- Requirement:
Count the lines in the entries below that contain the string "review", and give only that number.

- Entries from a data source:
※ ※ ※
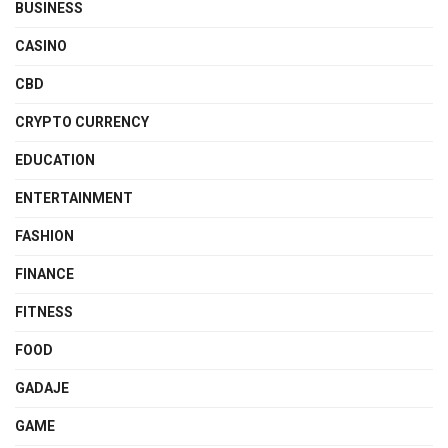
BUSINESS
CASINO
CBD
CRYPTO CURRENCY
EDUCATION
ENTERTAINMENT
FASHION
FINANCE
FITNESS
FOOD
GADAJE
GAME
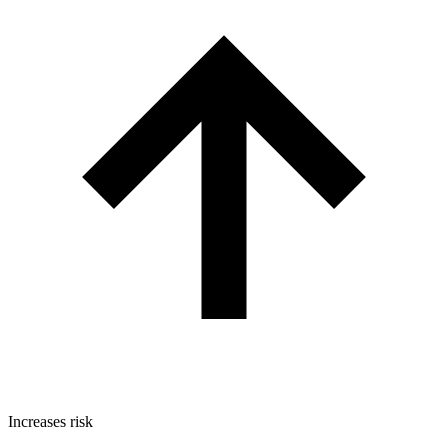
Increases risk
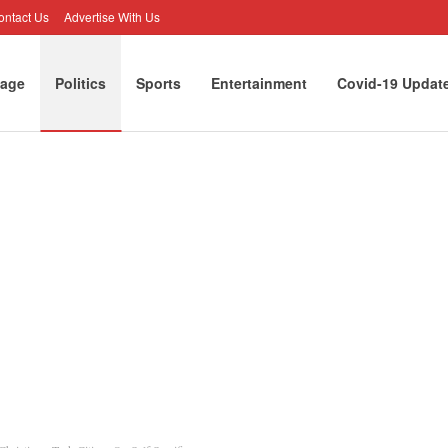
ontact Us
Advertise With Us
age
Politics
Sports
Entertainment
Covid-19 Updat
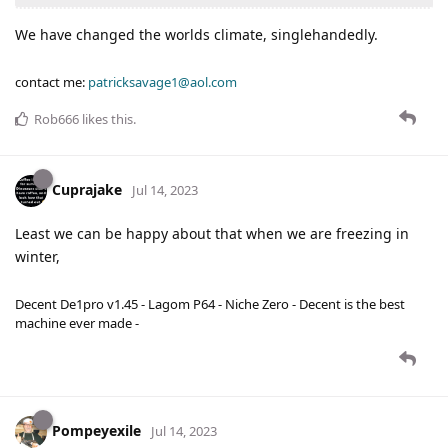
We have changed the worlds climate, singlehandedly.
contact me:
patricksavage1@aol.com
Rob666
likes this
.
Cuprajake
Jul 14, 2023
Least we can be happy about that when we are freezing in
winter,
Decent De1pro v1.45 - Lagom P64 - Niche Zero - Decent is the best
machine ever made -
Pompeyexile
Jul 14, 2023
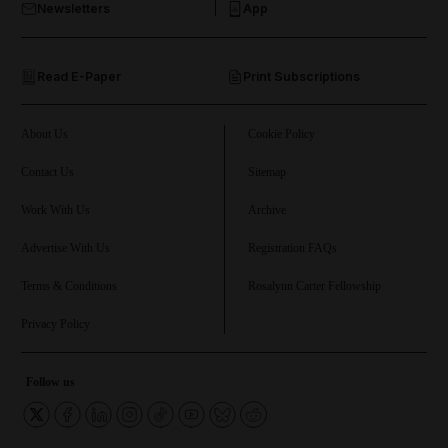
Newsletters
App
and Opinion submenu
Read E-Paper
Print Subscriptions
and Future submenu
and Climate submenu
About Us
Cookie Policy
Contact Us
Sitemap
Work With Us
Archive
and Culture submenu
Advertise With Us
Registration FAQs
and Lifestyle submenu
Terms & Conditions
Rosalynn Carter Fellowship
Privacy Policy
and Sport submenu
Follow us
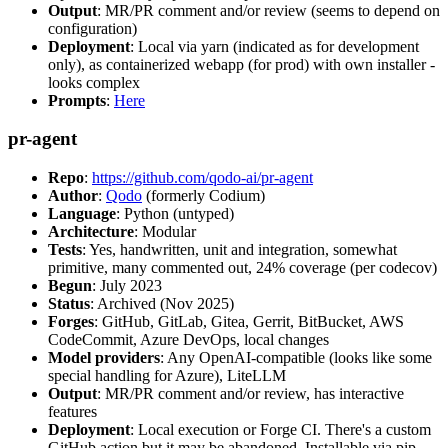
Output
: MR/PR comment and/or review (seems to depend on
configuration)
Deployment
: Local via yarn (indicated as for development
only), as containerized webapp (for prod) with own installer -
looks complex
Prompts
:
Here
pr-agent
Repo
:
https://github.com/qodo-ai/pr-agent
Author
:
Qodo
(formerly Codium)
Language
: Python (untyped)
Architecture
: Modular
Tests
: Yes, handwritten, unit and integration, somewhat
primitive, many commented out, 24% coverage (per codecov)
Begun
: July 2023
Status
: Archived (Nov 2025)
Forges
: GitHub, GitLab, Gitea, Gerrit, BitBucket, AWS
CodeCommit, Azure DevOps, local changes
Model providers
: Any OpenAI-compatible (looks like some
special handling for Azure), LiteLLM
Output
: MR/PR comment and/or review, has interactive
features
Deployment
: Local execution or Forge CI. There's a custom
GitHub action but it may be abandoned. Installable via pip,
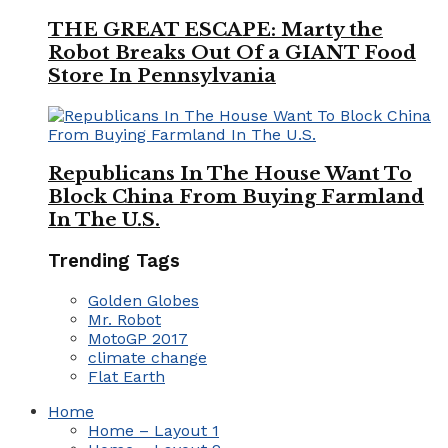
THE GREAT ESCAPE: Marty the
Robot Breaks Out Of a GIANT Food
Store In Pennsylvania
Republicans In The House Want To
Block China From Buying Farmland
In The U.S.
Trending Tags
Golden Globes
Mr. Robot
MotoGP 2017
climate change
Flat Earth
Home
Home – Layout 1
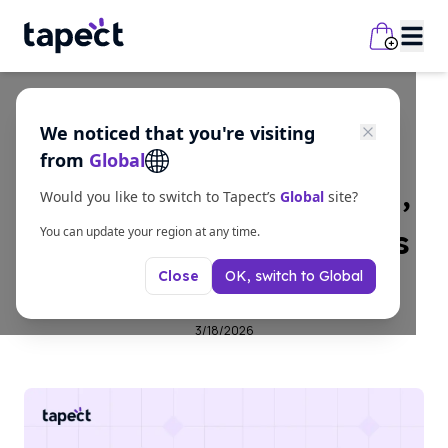
We noticed that you're visiting
Guides
from
Global
Visiting Card: Meaning,
Would you like to switch to Tapect’s
Global
site?
Types, and Design Tips
You can update your region at any time.
OK, switch to
Global
Close
for Business
3/18/2026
※ ※ ※
- Answer below:
2